Methods: We conducted a quality improvement study in a tertiary referral PICU. After developing stakeholder-driven guidelines for modified intubation in this population, we implemented a structured simulation program to train PICU physicians, nurses, and respiratory therapists. We directly observed PICU teams' adherence to the modified intubation process before and after simulation sessions and compared participants' confidence using the Simulation Effectiveness Tool-Modified (SET-M, Likert scale range 0: do not agree to 2: strongly agree regarding statements of confidence).
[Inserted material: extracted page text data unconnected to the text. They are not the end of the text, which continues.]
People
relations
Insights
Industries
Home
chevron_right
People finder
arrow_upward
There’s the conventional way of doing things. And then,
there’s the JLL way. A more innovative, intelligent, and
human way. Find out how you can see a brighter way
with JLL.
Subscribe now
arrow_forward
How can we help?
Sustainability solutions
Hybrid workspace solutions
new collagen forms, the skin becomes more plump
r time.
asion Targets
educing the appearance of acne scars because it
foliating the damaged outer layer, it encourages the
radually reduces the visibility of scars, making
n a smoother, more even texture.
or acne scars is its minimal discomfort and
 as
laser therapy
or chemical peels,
Results: Fifty unique PICU staff members participated in 9 simulation sessions. Observed intubation performance improved, with teams executing a mean of 7.3-8.4 out of 9 recommended practices between simulation attempts (P = 0.024). Before undergoing simulation, PICU staff indicated that overall they did not feel prepared to intubate patients with suspected or confirmed SARS-CoV-2 (mean SET-M score 0.9). After the simulation program, PICU staff confidence improved (mean SET-M score increased from 0.9 to 2, P < 0.001).
Conclusion: PICU teams' performance and confidence in safely executing a modified endotracheal intubation process for children with suspected or confirmed SARS-CoV-2 infection improved using a rapidly deployed structured simulation education program.